__EXTRACT TO READ__:
........

What Determines the Constant Speed of Light?

[chroot]

Listen, DrMatrix. You've gone on and on for pages now, seemingly convinced that you're teaching us something. You're not. Many of us know a lot more about GR than you do. We all know that it takes an infinite time for anything (even light) to cross an event horizon, as seen by an outside observer. We all know that light orbits at 1.5 times the Schwarzschild radius. Duh.

Now, realize this: when someone says the speed of light is a constant, c they mean the speed of light, when passing through my measurement aparatus, is a constant, c. Physicists don't deal much with things they can't measure, and measurement is synonymous with reality for us.

You can't measure the speed of light at an event horizon. Why not? Because time stops there. You can take an apparatus down there to the event horizon, and measure light there. It doesn't even matter if the apparatus works or not, because you won't ever be able to communicate any results to anyone outside. Time has stopped for you. You are in a singular environment. If either you can't make the measurement, or you can't tell anyone else what the result of that measurement was, the measurement is moot. It doesn't matter to any of us.

........

__TASK REQUIREMENTS__:
Extend the forum post on the constant speed of light, starting right after its final sentence. None of the items have any bearing on the forum post.

Document images paired with source code:
........

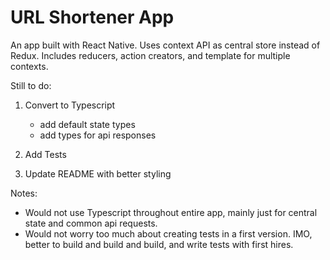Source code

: # URL Shortener App

An app built with React Native. Uses context API as central store instead of Redux. Includes reducers, action creators, and template for multiple contexts.

Still to do:

1. Convert to Typescript

   - add default state types
   - add types for api responses

2. Add Tests

3. Update README with better styling

Notes:

- Would not use Typescript throughout entire app, mainly just for central state and common api requests.
- Would not worry too much about creating tests in a first version. IMO, better to build and build and build, and write tests with first hires.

........

__RESPONSE BOX__:
No one cares about someone saying "well, from my perspective, over here, it looks like light over there is not going c!" because that is not how we define measurements, and that is not what "light always goes c" means.

You're arguing semantics. No one cares.

- Warren

 

[Integral]

Dr Matrix,

If that were the case then would we not observe the variance of c? We do not live in flat space. Space around us is curved as described by GR. The fact is we DO NOT LIVE in the idealized world of SR, yet we measure a constant c. If what you say was true, then there would be no such thing as a constant c. It would not be predicted theoretically nor observed experimentally.

While not every photon which enters a black hole ends up orbiting, it is a possible path. Most of the analysis I have seen has dealt with photons ENTERING a BH, I am not certain how we can meaningfully speak of photon which originate inside the BH? What physics do we have which allows this? Since I do not have your source in front of me (Nutshell has not made it to our pathetic library yet!) I really am uncomfortable drawing any conclusions.

I will say that I am uncomfortable with discontinuous geodesics. That is what you are describing,can a photon reach the end of a geodesic? Not at all clear to me. Consider that over time photons would accumulate at this point, what does this imply for conservation of energy?

Lots of questions, few meaningful answers.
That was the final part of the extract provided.